### TASK BRIEF
Count the lines in the listing below that contain the string "series", treating case as significant. Report only the count.

### Chart analysis data
BEGIN
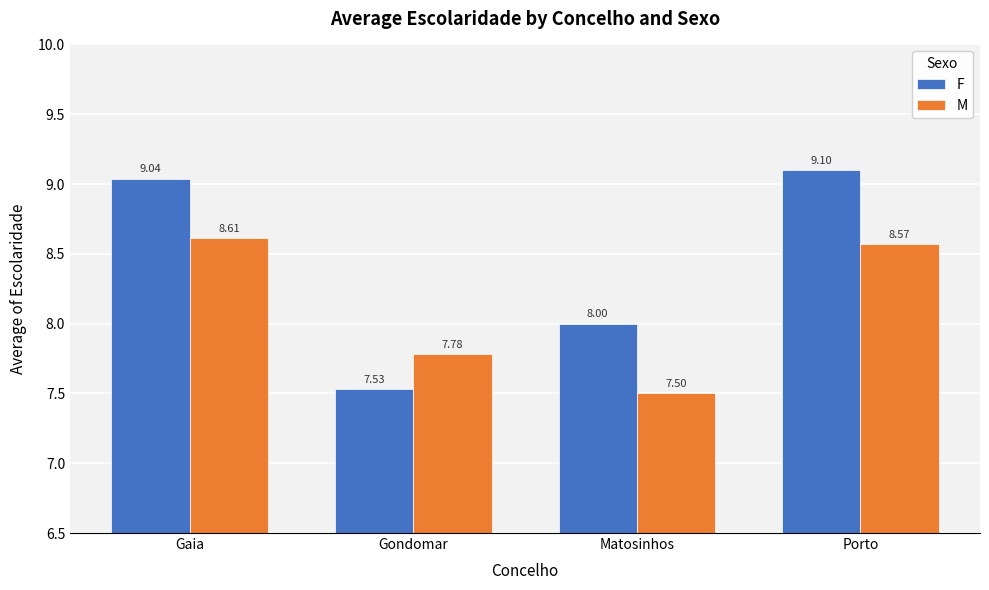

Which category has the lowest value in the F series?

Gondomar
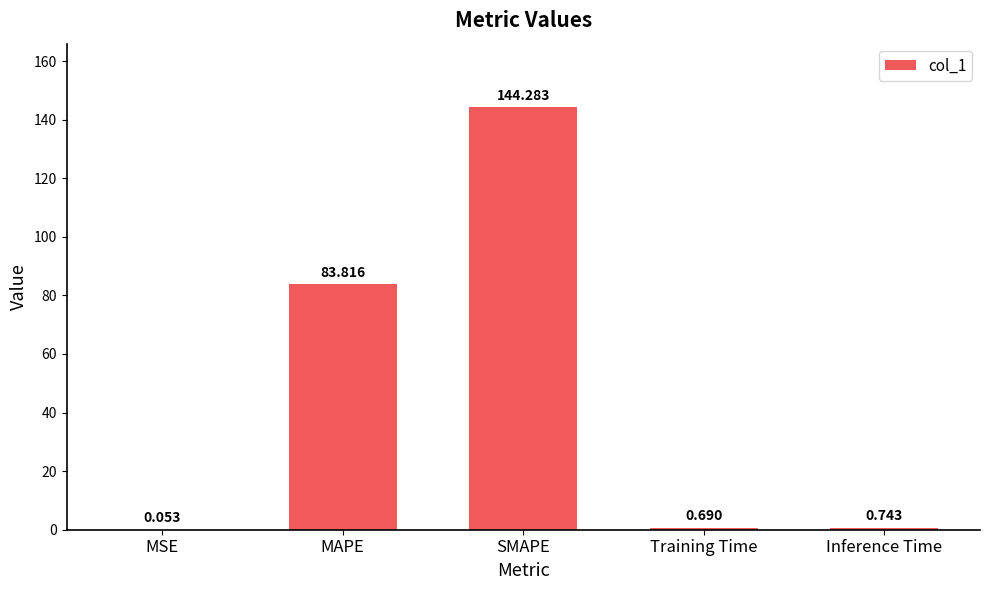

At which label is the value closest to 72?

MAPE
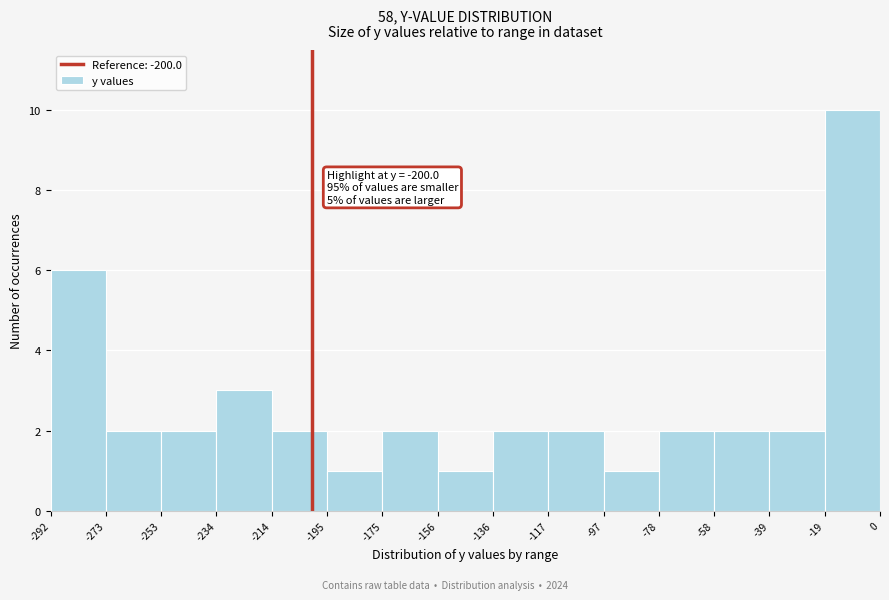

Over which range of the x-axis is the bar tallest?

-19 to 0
END
BEGIN
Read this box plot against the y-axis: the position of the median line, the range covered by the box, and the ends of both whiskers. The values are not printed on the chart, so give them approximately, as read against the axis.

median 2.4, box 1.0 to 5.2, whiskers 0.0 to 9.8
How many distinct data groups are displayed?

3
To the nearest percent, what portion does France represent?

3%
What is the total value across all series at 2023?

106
END
### YOUR SOLUTION
2